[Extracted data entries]
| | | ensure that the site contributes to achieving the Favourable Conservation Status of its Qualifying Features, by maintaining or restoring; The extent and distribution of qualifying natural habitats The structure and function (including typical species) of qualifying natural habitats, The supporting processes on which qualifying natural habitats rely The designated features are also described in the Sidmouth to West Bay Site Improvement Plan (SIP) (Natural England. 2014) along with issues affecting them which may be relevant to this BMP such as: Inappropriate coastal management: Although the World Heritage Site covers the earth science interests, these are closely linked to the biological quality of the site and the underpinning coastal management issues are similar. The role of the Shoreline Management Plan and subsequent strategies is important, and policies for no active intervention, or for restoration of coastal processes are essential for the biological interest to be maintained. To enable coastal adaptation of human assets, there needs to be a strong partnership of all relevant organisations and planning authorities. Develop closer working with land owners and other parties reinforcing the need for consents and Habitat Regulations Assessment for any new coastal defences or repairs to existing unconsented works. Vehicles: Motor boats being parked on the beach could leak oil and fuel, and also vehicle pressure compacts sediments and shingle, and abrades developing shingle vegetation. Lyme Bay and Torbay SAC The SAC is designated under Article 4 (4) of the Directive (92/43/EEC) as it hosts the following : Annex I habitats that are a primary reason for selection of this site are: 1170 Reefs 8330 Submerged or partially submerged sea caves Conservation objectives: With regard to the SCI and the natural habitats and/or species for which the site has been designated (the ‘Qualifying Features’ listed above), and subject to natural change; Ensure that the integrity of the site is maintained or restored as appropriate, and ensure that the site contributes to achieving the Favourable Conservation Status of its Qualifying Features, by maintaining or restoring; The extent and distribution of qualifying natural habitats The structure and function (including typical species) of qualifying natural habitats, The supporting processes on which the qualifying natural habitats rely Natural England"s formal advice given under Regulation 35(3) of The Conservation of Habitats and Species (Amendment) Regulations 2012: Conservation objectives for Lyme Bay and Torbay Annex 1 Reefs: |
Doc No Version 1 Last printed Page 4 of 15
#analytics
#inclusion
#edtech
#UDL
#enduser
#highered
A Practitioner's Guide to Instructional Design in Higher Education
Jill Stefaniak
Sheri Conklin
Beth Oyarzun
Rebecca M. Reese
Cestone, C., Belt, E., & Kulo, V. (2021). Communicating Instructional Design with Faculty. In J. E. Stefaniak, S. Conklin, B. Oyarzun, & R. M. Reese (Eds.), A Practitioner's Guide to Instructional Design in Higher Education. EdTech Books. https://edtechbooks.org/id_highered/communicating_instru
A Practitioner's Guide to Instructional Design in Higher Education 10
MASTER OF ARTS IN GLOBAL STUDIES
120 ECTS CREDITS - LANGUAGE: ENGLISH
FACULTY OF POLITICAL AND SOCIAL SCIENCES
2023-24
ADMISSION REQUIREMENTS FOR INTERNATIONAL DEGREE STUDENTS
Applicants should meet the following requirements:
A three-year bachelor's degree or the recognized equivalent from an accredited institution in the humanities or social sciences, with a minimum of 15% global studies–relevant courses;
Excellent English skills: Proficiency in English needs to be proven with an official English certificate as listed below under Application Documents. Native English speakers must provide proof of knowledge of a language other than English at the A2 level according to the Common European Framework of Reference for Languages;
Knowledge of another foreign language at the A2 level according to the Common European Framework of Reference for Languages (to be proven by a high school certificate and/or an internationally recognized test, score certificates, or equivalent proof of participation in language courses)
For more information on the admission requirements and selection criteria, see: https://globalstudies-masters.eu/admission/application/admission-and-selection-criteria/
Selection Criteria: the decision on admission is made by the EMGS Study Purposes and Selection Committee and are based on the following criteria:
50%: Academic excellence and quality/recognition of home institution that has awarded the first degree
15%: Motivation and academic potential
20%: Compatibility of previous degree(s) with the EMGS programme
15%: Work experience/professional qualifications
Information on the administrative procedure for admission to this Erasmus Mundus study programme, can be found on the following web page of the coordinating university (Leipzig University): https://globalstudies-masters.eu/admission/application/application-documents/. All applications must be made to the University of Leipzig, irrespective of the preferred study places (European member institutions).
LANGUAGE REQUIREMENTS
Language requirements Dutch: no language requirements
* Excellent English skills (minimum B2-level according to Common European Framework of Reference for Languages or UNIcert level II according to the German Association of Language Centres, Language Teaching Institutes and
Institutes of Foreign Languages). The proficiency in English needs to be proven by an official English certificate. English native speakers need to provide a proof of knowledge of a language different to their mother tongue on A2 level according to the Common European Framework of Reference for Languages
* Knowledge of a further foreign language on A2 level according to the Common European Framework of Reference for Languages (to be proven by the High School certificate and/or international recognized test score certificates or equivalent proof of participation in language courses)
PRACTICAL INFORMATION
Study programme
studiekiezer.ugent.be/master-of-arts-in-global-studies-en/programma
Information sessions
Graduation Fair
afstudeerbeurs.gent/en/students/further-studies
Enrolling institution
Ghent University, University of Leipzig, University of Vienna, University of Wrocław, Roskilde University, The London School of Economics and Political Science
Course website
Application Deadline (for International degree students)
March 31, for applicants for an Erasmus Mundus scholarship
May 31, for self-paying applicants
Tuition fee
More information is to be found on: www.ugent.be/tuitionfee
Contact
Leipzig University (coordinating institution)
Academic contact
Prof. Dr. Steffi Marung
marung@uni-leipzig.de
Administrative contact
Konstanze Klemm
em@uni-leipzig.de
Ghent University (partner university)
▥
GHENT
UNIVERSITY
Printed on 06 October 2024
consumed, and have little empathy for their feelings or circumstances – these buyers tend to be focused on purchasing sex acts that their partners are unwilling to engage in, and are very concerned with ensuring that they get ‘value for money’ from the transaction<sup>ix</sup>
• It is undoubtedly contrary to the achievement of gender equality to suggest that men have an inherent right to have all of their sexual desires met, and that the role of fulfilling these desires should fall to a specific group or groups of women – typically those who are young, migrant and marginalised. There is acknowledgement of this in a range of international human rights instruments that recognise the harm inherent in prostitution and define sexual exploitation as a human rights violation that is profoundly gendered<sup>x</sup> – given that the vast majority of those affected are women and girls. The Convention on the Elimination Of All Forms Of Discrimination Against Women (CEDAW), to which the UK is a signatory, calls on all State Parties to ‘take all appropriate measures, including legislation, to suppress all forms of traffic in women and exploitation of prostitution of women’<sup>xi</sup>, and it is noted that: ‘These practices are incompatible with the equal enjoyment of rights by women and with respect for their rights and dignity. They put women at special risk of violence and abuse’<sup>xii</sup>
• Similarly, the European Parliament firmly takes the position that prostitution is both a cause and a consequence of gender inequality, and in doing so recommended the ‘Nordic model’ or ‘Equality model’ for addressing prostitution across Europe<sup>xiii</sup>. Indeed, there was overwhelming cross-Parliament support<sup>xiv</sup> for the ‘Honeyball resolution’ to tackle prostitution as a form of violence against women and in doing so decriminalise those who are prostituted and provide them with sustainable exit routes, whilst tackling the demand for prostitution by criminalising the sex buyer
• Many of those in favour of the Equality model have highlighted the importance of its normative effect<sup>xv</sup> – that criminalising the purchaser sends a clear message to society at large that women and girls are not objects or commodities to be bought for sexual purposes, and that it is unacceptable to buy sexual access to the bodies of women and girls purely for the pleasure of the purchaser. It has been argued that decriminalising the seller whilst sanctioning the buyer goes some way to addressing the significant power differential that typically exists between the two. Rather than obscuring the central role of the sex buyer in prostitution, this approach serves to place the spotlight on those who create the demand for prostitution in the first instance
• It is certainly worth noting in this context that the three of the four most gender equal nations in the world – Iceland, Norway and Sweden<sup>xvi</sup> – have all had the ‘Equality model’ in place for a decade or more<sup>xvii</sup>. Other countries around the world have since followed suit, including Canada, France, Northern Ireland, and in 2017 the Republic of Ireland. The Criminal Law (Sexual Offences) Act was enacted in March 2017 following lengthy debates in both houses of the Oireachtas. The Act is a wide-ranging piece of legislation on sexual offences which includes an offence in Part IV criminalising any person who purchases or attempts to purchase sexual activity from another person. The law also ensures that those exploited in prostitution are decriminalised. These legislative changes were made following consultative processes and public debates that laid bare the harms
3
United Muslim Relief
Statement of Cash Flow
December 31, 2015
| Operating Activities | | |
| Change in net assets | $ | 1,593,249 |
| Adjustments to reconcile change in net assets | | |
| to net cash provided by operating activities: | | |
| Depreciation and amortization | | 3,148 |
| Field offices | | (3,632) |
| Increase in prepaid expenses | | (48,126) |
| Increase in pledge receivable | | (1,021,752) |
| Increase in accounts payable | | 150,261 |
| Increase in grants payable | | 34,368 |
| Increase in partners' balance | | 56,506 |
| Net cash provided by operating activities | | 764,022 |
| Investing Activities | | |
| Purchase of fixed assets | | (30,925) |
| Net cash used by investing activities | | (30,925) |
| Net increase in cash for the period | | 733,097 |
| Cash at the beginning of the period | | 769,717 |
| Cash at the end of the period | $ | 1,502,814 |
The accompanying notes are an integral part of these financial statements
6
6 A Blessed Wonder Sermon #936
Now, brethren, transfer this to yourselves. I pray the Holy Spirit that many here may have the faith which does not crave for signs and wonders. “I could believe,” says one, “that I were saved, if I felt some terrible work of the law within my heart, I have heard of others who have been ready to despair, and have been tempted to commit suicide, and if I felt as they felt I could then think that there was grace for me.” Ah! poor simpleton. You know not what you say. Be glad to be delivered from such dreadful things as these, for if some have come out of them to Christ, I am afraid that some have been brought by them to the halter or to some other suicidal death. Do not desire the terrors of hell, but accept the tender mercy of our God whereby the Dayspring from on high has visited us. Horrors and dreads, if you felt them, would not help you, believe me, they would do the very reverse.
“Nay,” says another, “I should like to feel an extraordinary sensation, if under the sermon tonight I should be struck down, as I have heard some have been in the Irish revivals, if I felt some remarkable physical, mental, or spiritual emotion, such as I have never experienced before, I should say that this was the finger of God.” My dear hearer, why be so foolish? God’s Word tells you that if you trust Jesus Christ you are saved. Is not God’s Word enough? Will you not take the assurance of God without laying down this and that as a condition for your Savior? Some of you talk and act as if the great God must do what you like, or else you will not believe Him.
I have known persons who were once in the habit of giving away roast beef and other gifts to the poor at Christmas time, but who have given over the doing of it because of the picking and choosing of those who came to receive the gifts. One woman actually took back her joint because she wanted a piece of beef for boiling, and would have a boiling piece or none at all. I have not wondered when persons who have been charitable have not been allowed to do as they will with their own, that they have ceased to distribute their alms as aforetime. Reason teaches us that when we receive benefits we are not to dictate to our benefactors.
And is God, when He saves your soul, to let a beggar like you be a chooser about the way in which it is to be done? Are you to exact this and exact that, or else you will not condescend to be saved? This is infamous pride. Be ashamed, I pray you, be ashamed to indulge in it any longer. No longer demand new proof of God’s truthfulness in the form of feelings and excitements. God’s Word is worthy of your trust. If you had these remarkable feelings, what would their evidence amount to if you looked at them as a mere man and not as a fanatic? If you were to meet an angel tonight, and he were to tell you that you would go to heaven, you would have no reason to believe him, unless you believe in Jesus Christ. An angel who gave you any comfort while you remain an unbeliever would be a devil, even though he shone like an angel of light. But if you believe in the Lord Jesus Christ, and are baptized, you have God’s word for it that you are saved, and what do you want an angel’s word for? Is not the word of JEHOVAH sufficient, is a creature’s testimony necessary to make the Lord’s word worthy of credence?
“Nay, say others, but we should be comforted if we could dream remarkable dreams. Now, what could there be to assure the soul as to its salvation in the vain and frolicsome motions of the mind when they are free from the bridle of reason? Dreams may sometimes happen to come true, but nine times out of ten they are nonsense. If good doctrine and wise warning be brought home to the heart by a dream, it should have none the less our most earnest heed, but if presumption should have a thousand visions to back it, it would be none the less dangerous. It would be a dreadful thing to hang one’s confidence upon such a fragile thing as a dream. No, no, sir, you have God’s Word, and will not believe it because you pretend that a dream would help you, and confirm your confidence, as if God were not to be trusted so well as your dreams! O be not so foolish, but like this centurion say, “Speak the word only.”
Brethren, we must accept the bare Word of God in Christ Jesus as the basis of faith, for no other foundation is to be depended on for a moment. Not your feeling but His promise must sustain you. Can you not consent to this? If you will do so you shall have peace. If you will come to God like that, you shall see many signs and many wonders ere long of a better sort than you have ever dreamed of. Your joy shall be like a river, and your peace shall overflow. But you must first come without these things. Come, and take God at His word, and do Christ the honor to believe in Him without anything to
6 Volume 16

**Your objective**
In the records above, each line with the string "Stefaniak" should be copied.

**Answer to this task**
Jill Stefaniak
Cestone, C., Belt, E., & Kulo, V. (2021). Communicating Instructional Design with Faculty. In J. E. Stefaniak, S. Conklin, B. Oyarzun, & R. M. Reese (Eds.), A Practitioner's Guide to Instructional Design in Higher Education. EdTech Books. https://edtechbooks.org/id_highered/communicating_instru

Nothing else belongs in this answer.